The letter ends with a statement that local authorities may need to ‘reflect on the medicines element in their budget for drug treatment’. Given this, what is a realistic timescale until the situation might be resolved? ‘The bottom line is that no one knows,’ Pete Burkinshaw, alcohol and drug treatment and recovery lead at PHE, tells DDN.
‘The price is determined by the market conditions, and they can change rapidly. Essentially the old tariff price was the market price for buprenorphine in this country and it was low for a long time, particularly in comparison to other countries in Europe. Perhaps it was unsustainably low and the recent changes may be to some extent a natural correction, or competition may increase again and the price would then fall.’
What PHE was communicating in its recent letter to local authorities was that their planning needs to be done ‘in the context that the recent changes may well be long term and not a temporary blip’, he adds. ‘The medicines market is fluid and all we can say with any confidence is the market conditions have changed, and that no one can predict them with any absolute certainty.’

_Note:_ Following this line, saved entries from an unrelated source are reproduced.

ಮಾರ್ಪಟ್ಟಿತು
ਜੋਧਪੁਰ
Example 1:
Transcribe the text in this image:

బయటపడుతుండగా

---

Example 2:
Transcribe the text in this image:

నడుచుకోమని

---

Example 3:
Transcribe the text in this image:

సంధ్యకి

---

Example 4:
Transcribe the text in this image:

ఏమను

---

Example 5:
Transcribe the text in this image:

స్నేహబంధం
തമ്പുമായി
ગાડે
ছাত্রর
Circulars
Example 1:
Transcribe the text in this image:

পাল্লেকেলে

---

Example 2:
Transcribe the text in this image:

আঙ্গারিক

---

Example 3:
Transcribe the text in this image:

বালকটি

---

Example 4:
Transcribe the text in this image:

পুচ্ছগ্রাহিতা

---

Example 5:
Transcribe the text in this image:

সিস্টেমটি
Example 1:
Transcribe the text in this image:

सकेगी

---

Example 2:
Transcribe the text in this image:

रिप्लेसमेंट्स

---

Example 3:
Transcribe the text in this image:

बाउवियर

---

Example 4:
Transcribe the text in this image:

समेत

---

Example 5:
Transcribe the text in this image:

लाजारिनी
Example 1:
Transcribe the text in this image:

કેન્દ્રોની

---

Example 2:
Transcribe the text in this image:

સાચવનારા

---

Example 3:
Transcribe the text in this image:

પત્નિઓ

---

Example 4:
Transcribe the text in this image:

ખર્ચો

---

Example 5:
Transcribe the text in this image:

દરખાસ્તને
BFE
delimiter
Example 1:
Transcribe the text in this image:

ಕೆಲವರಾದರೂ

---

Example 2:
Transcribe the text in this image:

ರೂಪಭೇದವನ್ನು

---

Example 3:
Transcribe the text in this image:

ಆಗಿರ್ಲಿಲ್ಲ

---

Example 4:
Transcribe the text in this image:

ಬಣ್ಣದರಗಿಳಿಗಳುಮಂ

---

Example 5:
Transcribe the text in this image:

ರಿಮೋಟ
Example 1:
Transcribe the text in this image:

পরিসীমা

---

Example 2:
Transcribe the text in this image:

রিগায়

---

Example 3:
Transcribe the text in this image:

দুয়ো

On calls for the government to put contingencies in place he states that PHE is ‘raising questions within government persistently, and making the relevant people aware of the unique set of circumstances and the impact on drug treatment. However, it is very difficult and unprecedented for government to intervene in markets. This is a very complex issue and no centralised solution or mitigation is likely or perhaps even possible in the immediate future. We have explored many options with colleagues but none have been possible.’

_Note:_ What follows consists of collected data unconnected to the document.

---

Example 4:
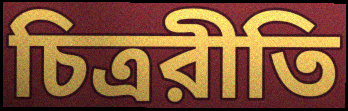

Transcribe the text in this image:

চিত্ররীতি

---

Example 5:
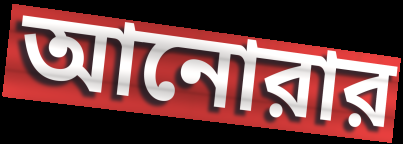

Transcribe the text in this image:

আনোরার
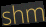
shm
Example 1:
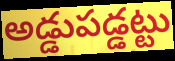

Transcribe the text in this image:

అడ్డుపడ్డట్టు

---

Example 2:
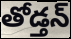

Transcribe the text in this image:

తోడ్తన్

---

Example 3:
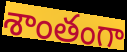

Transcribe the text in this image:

శాంతంగా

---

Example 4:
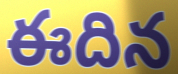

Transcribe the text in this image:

ఈదిన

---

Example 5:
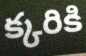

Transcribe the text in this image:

క్కరికి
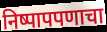
निष्पापपणाचा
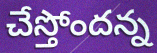
చేస్తోందన్న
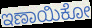
ಇಣಾಯಿಕೋ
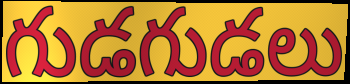
గుడగుడలు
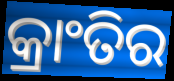
କ୍ରାଂତିର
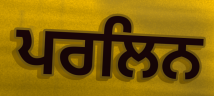
ਪਰਲਿਨ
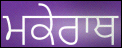
ਮਕੇਰਾਥ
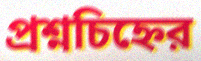
প্রশ্নচিহ্নের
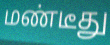
மண்டீது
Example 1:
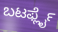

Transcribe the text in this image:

ಬಟರ್ಫ್ಲೈ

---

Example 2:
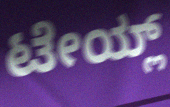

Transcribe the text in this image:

ಟೇಯ್ಲ್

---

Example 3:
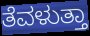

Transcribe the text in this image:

ತೆವಳುತ್ತಾ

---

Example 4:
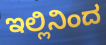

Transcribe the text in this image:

ಇಲ್ಲಿನಿಂದ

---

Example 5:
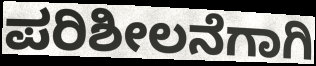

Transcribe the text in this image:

ಪರಿಶೀಲನೆಗಾಗಿ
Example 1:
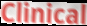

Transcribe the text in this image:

Clinical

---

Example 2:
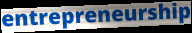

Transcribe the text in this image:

entrepreneurship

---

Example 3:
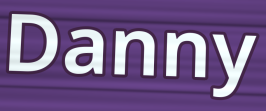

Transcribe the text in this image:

Danny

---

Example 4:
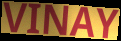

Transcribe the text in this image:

VINAY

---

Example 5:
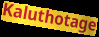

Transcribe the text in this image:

Kaluthotage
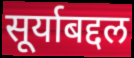
सूर्याबद्दल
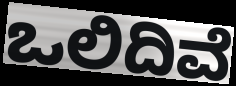
ಒಲಿದಿವೆ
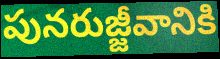
పునరుజ్జీవానికి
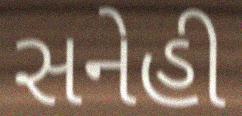
સનેહી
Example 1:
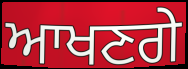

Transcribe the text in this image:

ਆਖਣਗੇ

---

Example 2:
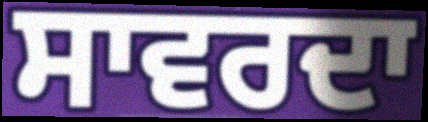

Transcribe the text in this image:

ਸਾਵਰਦਾ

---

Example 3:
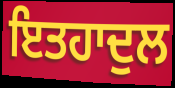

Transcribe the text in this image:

ਇਤਹਾਦੁਲ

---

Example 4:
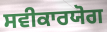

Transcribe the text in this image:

ਸਵੀਕਾਰਯੋਗ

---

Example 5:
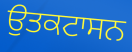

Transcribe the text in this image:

Fluctuations in the medicines market are common and appear to be ‘particularly frequent at the moment’, he states. ‘The NHS and DHSC regularly have to deal with these issues but on a far larger scale than the current buprenorphine issue. However, we have gone to great lengths to point out that this is being felt particularly acutely by the drug and alcohol treatment sector and that there are – and will be increasingly – direct and immediate consequences. This is largely because of the very small number of medicines used by the sector which are funded from discrete budgets, which means that any peak cannot be absorbed by reductions in the price of other medicines.
‘This is further compounded by the financial pressures local authorities and services are currently under. We are confident that message is now understood, and we will continue to do everything we possibly can.’